Elizabeth relaxed her hands, slowly flexing her fingers. She kept her movements small, and Nathan Hideaway seemed not to notice.
He stood a little way off, at the edge of the clearing, in a thick woolen sweater and corduroy slacks. He had shed his trench coat and his gloves. Too warm, perhaps. He had kept his black revolver.
He had pressed the muzzle of the revolver to the back of her neck as he took her out of Sean Wrentmore’s condominium. He made sure Loogan saw the muzzle at her neck, and the sight of it was enough. The threat didn’t have to be put into words.
They walked out in a line, with Loogan in the lead. When they got to Hideaway’s car—a sleek black Lincoln—Hideaway used James Peltier’s key to unlock one of Loogan’s cuffs. The left hand. Loogan would do the driving; Elizabeth and Hideaway would travel in the backseat.

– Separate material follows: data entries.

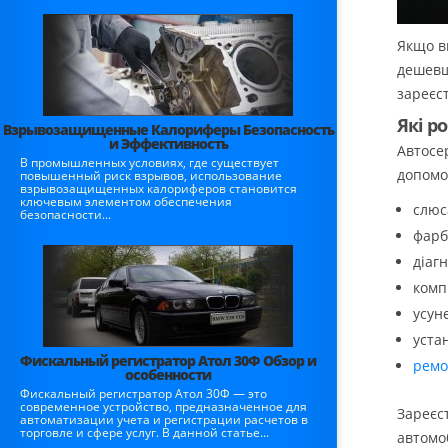
Якщо в
дешевш
зареєст
Які р
Взрывозащищенные Калориферы Безопасность
и Эффективность
Автосе
В промышленных условиях, где существует
допомог
повышенный риск взрывов, использование
взрывозащищенных калориферов становится
ключевым элементом обеспечения
слюс
безопасности...
фарб
діаг
комп
усун
уста
Фискальный регистратор Атол 30Ф Обзор и
ремо
особенности
Фискальный регистратор Атол 30Ф — это
современное устройство, предназначенное для
Зареєс
автоматизации учета и регистрации расчетов в
торговле и сфере услуг. В данной статье...
автомоб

The shovel was a last-minute acquisition. It appeared in the spotlight glow of the Lincoln’s headlights, standing upright beside the front door of one of Wrentmore’s neighbors. Hideaway sent Loogan to fetch it. Stowed it in the trunk.
They crept through the parking lot to Carpenter Road, Loogan with his wrist cuffed to the steering wheel. She could see his eyes—dark, colorless—in the rearview mirror.
When they reached the road he said, “Where to?”
Hideaway said, “Take me to Sean Wrentmore’s body.”
The dark eyes narrowed to slits. “What for?”
Elizabeth felt the muzzle hard against her neck. Hideaway said nothing.